Monica et al. J Microbial Biochem Technol 2011, 3:3 http://dx.doi.org/10.4172/1948-5948.1000051

Research Article Open Access Research Article Open Access

Formulation of Effective Microbial Consortia and its Application for

Sewage Treatment

S Monica, L Karthik, S Mythili and A Sathiavelu*

School of Biosciences and Technology, VIT University, Vellore, India

Abstract

The present study was conducted for sewage treatment using effective microbial consortium. The Effective Microorganisms (EM) like Lactobacillus, Pseudomonas, Aspergillus, Saccharomyces and Streptomyces were isolated from respective sources. The microbial consortium was formulated using molasses as medium at pH 3.8 and incubated at 37°C for 3 days. The sewage treatment was carried out with the addition of 3 ml/l EM solution under aerobic condition. The BOD, COD, TDS and TSS were reduced by 85%, 82%, 55%, and 91% respectively after 3 days of treatment. The results showed that the formulated EM was efficient for sewage treatment and thereby it reduced the environmental impact.

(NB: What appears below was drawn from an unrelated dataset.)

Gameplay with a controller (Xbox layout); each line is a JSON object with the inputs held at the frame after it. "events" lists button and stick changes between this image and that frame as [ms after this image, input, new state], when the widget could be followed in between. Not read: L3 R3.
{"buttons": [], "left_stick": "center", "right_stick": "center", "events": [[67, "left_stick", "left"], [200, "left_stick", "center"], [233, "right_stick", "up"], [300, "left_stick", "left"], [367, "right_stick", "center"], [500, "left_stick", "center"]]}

Keywords: Effective Microorganisms; Molasses; Optimization; Sewage; BOD; COD; TDS; TSS

Abbreviation: EM: Effective Microorganisms Introduction

Sewage treatment is one of the major problems faced by municipalities. Sewage is the wastewater comprising 99.9% water and 0.1% solid particles. The domestic sewage has high amount of organic and inorganic pollutants [1]. The untreated sewage causes foul smell [2]. The improper disposal of sewage causes pollution and destroys the aquatic organisms due to high organic content and biological oxygen demand (BOD) concentration [3]. So, the sewage has to be treated to reduce the environmental impact. The chemically treated water causes harmful effects due to toxic chemicals than the organisms which are originally present in the sewage [4]. The organisms present in wastewater degrade organic matter [5] and helps for further treatment. In conventional treatment method, bacteria remove the organic content of wastewater but the solid particle remains as sludge. The sludge can be used as fertilizer or incinerated, disposed into ocean or landfill. The conventional sewage treatment processes are expensive to operate and maintain [6] and causes pollution.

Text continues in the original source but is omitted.